Physicians can use their desktop computers to create the discharge instructions, which are all Web-based and available on the hospital's intranet, he adds.
"We're looking at putting computers in every room, but that's in the future," Riggio says.
One of the big mistakes that an electronic checklist can prevent involves whether or not physicians have reminded patients to take aspirin or prescribed an ACE inhibitor, he notes.
"For heart failure patients, the electronic prompt will remind them that the patient needs to be on an ACE inhibitor," Riggio says. "It reminds the discharging physician, because sometimes the discharging physician is not the physician who took care of the patient the entire time."
These continual hospital hand-offs are windows in which mistakes can occur, so the checklist is helpful in making sure the necessary communication occurs.
"It helps to double-check on prescriptions," Riggio says. "The physician might say that when the kidney function is better, we'll start an ACE inhibitor, and this will remind them to prescribe the drug."
The checklist also provides transparency in hospital care, and it's printed out and given to patients, who can see the quality measures for themselves. The total discharge instructions might be five pages with headers and page breaks; they're self-explanatory, listing medications and instructions about when to call a doctor. There are icons highlighting the various sections.
"Patients will be aware of quality standards for their disease process," Riggio says. "Patients often are never involved or see the end result; but we actually give them a copy of it, because this is one of the few documents we give patients routinely."
Some physicians and hospitals might debate the wisdom of sharing this information with patients, but from Riggio's perspective, it is the right move: "We felt this was the future [of medicine], to empower patients and have them understand these decisions we're making."
Typically, the physician will review the instructions with patients, although nurses might also be involved, Riggio says.

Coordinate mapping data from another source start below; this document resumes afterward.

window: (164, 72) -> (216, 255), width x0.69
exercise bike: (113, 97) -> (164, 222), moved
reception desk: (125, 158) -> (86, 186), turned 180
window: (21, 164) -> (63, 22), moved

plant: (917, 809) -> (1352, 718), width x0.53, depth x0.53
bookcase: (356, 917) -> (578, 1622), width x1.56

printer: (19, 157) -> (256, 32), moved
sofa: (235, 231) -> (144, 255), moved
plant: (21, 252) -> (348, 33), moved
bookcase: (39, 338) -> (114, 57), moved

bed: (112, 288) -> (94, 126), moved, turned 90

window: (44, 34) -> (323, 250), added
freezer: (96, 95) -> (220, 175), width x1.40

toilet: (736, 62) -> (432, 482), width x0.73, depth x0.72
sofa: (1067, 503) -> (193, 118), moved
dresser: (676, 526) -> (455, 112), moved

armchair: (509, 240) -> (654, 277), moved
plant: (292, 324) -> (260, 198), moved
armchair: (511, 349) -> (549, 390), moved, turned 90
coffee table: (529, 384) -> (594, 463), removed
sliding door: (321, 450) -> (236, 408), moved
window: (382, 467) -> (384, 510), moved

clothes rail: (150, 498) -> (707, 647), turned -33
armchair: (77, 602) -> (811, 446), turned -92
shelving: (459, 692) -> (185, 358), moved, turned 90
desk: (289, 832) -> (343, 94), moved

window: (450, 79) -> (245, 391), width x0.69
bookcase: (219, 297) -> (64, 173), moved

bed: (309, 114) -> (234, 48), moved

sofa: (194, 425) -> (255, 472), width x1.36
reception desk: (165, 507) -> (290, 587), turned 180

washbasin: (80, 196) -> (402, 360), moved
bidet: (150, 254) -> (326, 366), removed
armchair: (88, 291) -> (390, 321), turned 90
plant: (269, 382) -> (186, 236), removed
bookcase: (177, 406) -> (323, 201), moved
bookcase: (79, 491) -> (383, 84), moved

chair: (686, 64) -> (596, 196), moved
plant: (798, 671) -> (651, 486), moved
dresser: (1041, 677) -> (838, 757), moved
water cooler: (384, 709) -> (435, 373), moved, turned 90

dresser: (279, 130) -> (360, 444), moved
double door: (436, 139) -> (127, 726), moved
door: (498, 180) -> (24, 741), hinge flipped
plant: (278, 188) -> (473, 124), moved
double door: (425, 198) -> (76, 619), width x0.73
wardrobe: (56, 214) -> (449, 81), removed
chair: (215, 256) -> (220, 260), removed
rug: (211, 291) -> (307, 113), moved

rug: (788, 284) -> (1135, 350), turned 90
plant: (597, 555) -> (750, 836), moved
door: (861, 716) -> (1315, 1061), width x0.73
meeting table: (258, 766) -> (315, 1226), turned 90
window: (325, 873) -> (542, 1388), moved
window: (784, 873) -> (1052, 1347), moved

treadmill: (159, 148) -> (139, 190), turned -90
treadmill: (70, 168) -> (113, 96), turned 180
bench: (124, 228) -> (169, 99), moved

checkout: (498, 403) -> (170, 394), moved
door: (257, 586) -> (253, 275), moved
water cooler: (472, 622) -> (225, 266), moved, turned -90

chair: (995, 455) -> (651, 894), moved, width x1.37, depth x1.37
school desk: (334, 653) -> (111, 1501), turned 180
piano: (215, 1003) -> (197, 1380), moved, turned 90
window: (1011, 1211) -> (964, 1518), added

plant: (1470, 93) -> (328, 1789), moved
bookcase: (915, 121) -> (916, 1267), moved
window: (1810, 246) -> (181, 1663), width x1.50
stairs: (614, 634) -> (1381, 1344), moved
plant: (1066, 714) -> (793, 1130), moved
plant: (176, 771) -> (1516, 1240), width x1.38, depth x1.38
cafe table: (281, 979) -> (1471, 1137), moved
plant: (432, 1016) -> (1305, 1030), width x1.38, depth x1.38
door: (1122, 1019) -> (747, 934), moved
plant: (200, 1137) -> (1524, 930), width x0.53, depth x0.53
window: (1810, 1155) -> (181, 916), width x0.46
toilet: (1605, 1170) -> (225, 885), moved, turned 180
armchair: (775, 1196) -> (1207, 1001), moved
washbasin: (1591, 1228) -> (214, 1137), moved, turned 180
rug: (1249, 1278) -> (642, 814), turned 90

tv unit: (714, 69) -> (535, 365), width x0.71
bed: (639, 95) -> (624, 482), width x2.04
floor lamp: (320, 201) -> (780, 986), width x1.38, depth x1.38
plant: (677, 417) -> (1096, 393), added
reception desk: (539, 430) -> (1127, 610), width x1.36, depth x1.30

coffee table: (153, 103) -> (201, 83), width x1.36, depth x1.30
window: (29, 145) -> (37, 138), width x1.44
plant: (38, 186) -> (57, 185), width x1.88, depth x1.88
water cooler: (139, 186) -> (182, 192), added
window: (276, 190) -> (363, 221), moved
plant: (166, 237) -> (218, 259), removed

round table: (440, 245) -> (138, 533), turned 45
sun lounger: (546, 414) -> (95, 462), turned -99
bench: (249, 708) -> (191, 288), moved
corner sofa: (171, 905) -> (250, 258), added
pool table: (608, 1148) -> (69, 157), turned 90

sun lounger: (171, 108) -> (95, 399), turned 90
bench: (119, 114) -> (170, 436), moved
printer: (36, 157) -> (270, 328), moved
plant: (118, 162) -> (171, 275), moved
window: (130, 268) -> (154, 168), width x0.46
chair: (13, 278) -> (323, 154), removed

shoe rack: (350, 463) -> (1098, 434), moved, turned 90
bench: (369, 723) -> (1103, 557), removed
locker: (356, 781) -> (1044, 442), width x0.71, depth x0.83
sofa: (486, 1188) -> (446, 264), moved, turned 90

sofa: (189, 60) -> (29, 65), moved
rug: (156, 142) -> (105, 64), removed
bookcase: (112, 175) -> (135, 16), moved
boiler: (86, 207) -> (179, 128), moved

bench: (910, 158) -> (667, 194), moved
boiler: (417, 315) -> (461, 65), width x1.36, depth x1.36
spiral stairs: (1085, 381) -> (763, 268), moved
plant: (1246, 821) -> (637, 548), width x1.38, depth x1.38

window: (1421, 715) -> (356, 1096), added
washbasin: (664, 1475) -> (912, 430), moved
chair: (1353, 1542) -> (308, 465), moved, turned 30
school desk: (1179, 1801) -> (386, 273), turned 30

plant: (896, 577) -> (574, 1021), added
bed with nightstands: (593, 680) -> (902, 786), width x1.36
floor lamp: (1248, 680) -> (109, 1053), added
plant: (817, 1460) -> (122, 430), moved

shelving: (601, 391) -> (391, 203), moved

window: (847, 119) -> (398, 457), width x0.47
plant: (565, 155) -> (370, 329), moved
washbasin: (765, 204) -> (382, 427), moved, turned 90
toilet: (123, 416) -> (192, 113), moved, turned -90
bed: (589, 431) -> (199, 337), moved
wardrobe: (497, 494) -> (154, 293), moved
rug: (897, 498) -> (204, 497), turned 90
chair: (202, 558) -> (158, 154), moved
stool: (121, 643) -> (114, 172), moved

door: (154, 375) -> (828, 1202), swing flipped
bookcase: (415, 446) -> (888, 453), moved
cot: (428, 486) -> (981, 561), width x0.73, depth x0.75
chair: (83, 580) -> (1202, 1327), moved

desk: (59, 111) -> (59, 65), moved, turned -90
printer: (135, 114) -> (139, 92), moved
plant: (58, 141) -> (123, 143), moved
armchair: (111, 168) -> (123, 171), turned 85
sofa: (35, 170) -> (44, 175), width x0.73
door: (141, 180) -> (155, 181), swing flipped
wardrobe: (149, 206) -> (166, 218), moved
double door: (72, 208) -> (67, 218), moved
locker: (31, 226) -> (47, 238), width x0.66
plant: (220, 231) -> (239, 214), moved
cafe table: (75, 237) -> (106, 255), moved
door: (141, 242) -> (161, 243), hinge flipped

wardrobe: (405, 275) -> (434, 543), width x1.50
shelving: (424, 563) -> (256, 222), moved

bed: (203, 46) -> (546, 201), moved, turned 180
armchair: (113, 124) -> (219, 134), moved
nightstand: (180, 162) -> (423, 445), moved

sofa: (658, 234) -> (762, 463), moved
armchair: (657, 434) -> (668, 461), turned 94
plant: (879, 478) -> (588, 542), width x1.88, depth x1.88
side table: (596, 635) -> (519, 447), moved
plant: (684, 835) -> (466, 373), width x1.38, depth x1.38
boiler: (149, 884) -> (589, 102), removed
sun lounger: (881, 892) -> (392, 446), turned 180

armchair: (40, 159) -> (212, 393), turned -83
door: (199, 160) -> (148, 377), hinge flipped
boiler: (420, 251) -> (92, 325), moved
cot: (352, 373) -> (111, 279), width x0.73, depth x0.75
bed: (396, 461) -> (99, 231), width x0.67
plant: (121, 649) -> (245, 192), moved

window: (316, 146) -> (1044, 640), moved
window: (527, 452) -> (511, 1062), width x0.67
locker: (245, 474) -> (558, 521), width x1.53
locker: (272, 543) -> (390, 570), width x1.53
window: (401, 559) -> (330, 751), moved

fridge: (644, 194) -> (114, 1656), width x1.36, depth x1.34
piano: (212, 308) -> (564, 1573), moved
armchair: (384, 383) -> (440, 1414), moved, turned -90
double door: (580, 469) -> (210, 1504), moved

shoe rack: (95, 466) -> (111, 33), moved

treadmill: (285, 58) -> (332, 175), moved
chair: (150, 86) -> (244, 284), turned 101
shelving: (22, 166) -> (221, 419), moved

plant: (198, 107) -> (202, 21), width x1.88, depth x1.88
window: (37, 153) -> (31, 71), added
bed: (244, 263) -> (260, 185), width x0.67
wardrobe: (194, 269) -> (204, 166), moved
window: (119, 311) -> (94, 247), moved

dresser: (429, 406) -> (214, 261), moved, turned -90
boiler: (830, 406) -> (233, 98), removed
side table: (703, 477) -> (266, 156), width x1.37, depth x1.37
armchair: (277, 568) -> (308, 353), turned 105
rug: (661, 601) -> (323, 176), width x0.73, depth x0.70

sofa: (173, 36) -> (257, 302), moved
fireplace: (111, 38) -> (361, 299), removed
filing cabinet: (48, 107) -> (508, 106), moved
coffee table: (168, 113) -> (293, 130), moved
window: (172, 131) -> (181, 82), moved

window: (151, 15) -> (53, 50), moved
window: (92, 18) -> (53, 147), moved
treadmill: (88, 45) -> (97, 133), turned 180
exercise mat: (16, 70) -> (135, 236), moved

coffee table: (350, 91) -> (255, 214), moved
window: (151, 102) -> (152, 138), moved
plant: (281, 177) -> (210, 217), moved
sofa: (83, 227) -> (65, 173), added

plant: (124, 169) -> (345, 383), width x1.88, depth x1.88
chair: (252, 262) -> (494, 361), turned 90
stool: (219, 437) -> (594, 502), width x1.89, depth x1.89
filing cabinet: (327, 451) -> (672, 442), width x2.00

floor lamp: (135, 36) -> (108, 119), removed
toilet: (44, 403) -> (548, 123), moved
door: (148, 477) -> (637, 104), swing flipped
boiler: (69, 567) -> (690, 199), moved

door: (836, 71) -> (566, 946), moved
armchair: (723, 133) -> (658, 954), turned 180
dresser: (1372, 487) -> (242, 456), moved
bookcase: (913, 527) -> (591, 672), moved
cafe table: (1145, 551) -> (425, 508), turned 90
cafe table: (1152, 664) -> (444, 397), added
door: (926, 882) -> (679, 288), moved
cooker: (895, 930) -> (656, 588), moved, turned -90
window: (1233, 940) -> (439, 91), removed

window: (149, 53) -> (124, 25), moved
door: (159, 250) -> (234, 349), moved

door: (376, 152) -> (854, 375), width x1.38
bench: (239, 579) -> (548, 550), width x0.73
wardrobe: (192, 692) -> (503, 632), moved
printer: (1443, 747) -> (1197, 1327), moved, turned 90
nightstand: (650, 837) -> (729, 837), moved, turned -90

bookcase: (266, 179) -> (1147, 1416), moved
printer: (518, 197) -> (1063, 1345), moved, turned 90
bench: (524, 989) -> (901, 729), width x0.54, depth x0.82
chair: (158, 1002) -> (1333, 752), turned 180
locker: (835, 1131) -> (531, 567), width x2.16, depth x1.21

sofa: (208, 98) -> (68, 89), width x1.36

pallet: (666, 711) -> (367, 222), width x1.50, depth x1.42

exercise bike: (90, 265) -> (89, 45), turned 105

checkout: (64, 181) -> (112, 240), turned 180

The other benefit to sharing the information is that the patient can take it to his or her community physician, who now will know why particular drugs were prescribed or not prescribed, he adds.
"Copies of these discharge instructions also could be sent to outside referring clinicians," he says.
The electronic checklist could be used by various health care systems as a means to improve clinical decision support at discharge.
"We've been working on rolling this out at an affiliate hospital in South Philly," Riggio says. "It has translatability to many different systems and hospitals."
Reference
1. Riggio JM, Sorokin R, Moxey ED, et al. Effectiveness of a clinical-decision-support system in improving compliance with cardiac-care quality measures and supporting resident training. Acad Med. 2009;84(12):1719-1726.
Source
Jeff Riggio, MD, MS, Physician Advisor for Information Systems, Department of Medicine, Division of Hospital Medicine, Thomas Jefferson University Hospital, 833 Chestnut St., Suite 701, Philadelphia, PA 19107. E-mail: [email protected].